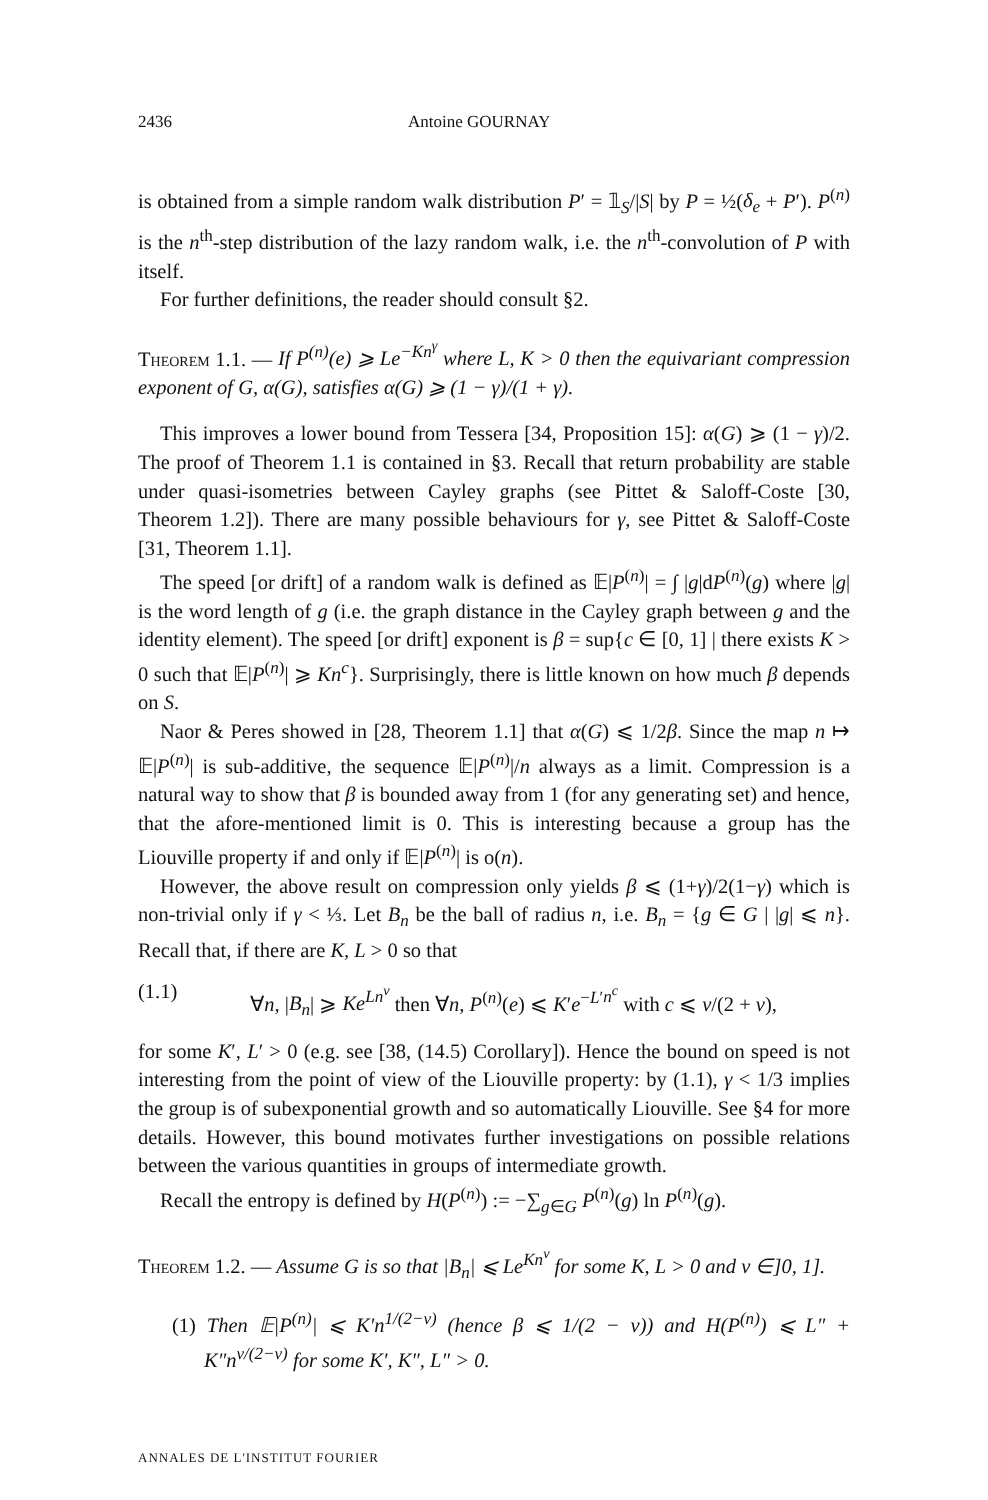2436 Antoine GOURNAY
is obtained from a simple random walk distribution P′ = 𝟙<sub>S</sub>/|S| by P = ½(δ<sub>e</sub> + P′). P<sup>(n)</sup> is the n<sup>th</sup>-step distribution of the lazy random walk, i.e. the n<sup>th</sup>-convolution of P with itself.
For further definitions, the reader should consult §2.
Theorem 1.1. — If P<sup>(n)</sup>(e) ⩾ Le<sup>−Kn<sup>γ</sup></sup> where L, K > 0 then the equivariant compression exponent of G, α(G), satisfies α(G) ⩾ (1 − γ)/(1 + γ).
This improves a lower bound from Tessera [34, Proposition 15]: α(G) ⩾ (1 − γ)/2. The proof of Theorem 1.1 is contained in §3. Recall that return probability are stable under quasi-isometries between Cayley graphs (see Pittet & Saloff-Coste [30, Theorem 1.2]). There are many possible behaviours for γ, see Pittet & Saloff-Coste [31, Theorem 1.1].
The speed [or drift] of a random walk is defined as 𝔼|P<sup>(n)</sup>| = ∫ |g|dP<sup>(n)</sup>(g) where |g| is the word length of g (i.e. the graph distance in the Cayley graph between g and the identity element). The speed [or drift] exponent is β = sup{c ∈ [0, 1] | there exists K > 0 such that 𝔼|P<sup>(n)</sup>| ⩾ Kn<sup>c</sup>}. Surprisingly, there is little known on how much β depends on S.
Naor & Peres showed in [28, Theorem 1.1] that α(G) ⩽ 1/2β. Since the map n ↦ 𝔼|P<sup>(n)</sup>| is sub-additive, the sequence 𝔼|P<sup>(n)</sup>|/n always as a limit. Compression is a natural way to show that β is bounded away from 1 (for any generating set) and hence, that the afore-mentioned limit is 0. This is interesting because a group has the Liouville property if and only if 𝔼|P<sup>(n)</sup>| is o(n).
However, the above result on compression only yields β ⩽ (1+γ)/2(1−γ) which is non-trivial only if γ < ⅓. Let B<sub>n</sub> be the ball of radius n, i.e. B<sub>n</sub> = {g ∈ G | |g| ⩽ n}. Recall that, if there are K, L > 0 so that
(1.1) ∀n, |B<sub>n</sub>| ⩾ Ke<sup>Ln<sup>v</sup></sup> then ∀n, P<sup>(n)</sup>(e) ⩽ K′e<sup>−L′n<sup>c</sup></sup> with c ⩽ v/(2 + v),
for some K′, L′ > 0 (e.g. see [38, (14.5) Corollary]). Hence the bound on speed is not interesting from the point of view of the Liouville property: by (1.1), γ < 1/3 implies the group is of subexponential growth and so automatically Liouville. See §4 for more details. However, this bound motivates further investigations on possible relations between the various quantities in groups of intermediate growth.
Recall the entropy is defined by H(P<sup>(n)</sup>) := −∑<sub>g∈G</sub> P<sup>(n)</sup>(g) ln P<sup>(n)</sup>(g).
Theorem 1.2. — Assume G is so that |B<sub>n</sub>| ⩽ Le<sup>Kn<sup>ν</sup></sup> for some K, L > 0 and ν ∈]0, 1].
(1) Then 𝔼|P<sup>(n)</sup>| ⩽ K′n<sup>1/(2−ν)</sup> (hence β ⩽ 1/(2 − ν)) and H(P<sup>(n)</sup>) ⩽ L″ + K″n<sup>ν/(2−ν)</sup> for some K′, K″, L″ > 0.
ANNALES DE L'INSTITUT FOURIER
◇ ◇ ◇ ◇
#### What you will do
Faithful copy, images left out: write out every line of data.

#### Result for this exercise
2436 Antoine GOURNAY
is obtained from a simple random walk distribution P′ = 𝟙<sub>S</sub>/|S| by P = ½(δ<sub>e</sub> + P′). P<sup>(n)</sup> is the n<sup>th</sup>-step distribution of the lazy random walk, i.e. the n<sup>th</sup>-convolution of P with itself.
For further definitions, the reader should consult §2.
Theorem 1.1. — If P<sup>(n)</sup>(e) ⩾ Le<sup>−Kn<sup>γ</sup></sup> where L, K > 0 then the equivariant compression exponent of G, α(G), satisfies α(G) ⩾ (1 − γ)/(1 + γ).
This improves a lower bound from Tessera [34, Proposition 15]: α(G) ⩾ (1 − γ)/2. The proof of Theorem 1.1 is contained in §3. Recall that return probability are stable under quasi-isometries between Cayley graphs (see Pittet & Saloff-Coste [30, Theorem 1.2]). There are many possible behaviours for γ, see Pittet & Saloff-Coste [31, Theorem 1.1].
The speed [or drift] of a random walk is defined as 𝔼|P<sup>(n)</sup>| = ∫ |g|dP<sup>(n)</sup>(g) where |g| is the word length of g (i.e. the graph distance in the Cayley graph between g and the identity element). The speed [or drift] exponent is β = sup{c ∈ [0, 1] | there exists K > 0 such that 𝔼|P<sup>(n)</sup>| ⩾ Kn<sup>c</sup>}. Surprisingly, there is little known on how much β depends on S.
Naor & Peres showed in [28, Theorem 1.1] that α(G) ⩽ 1/2β. Since the map n ↦ 𝔼|P<sup>(n)</sup>| is sub-additive, the sequence 𝔼|P<sup>(n)</sup>|/n always as a limit. Compression is a natural way to show that β is bounded away from 1 (for any generating set) and hence, that the afore-mentioned limit is 0. This is interesting because a group has the Liouville property if and only if 𝔼|P<sup>(n)</sup>| is o(n).
However, the above result on compression only yields β ⩽ (1+γ)/2(1−γ) which is non-trivial only if γ < ⅓. Let B<sub>n</sub> be the ball of radius n, i.e. B<sub>n</sub> = {g ∈ G | |g| ⩽ n}. Recall that, if there are K, L > 0 so that
(1.1) ∀n, |B<sub>n</sub>| ⩾ Ke<sup>Ln<sup>v</sup></sup> then ∀n, P<sup>(n)</sup>(e) ⩽ K′e<sup>−L′n<sup>c</sup></sup> with c ⩽ v/(2 + v),
for some K′, L′ > 0 (e.g. see [38, (14.5) Corollary]). Hence the bound on speed is not interesting from the point of view of the Liouville property: by (1.1), γ < 1/3 implies the group is of subexponential growth and so automatically Liouville. See §4 for more details. However, this bound motivates further investigations on possible relations between the various quantities in groups of intermediate growth.
Recall the entropy is defined by H(P<sup>(n)</sup>) := −∑<sub>g∈G</sub> P<sup>(n)</sup>(g) ln P<sup>(n)</sup>(g).
Theorem 1.2. — Assume G is so that |B<sub>n</sub>| ⩽ Le<sup>Kn<sup>ν</sup></sup> for some K, L > 0 and ν ∈]0, 1].
(1) Then 𝔼|P<sup>(n)</sup>| ⩽ K′n<sup>1/(2−ν)</sup> (hence β ⩽ 1/(2 − ν)) and H(P<sup>(n)</sup>) ⩽ L″ + K″n<sup>ν/(2−ν)</sup> for some K′, K″, L″ > 0.
ANNALES DE L'INSTITUT FOURIER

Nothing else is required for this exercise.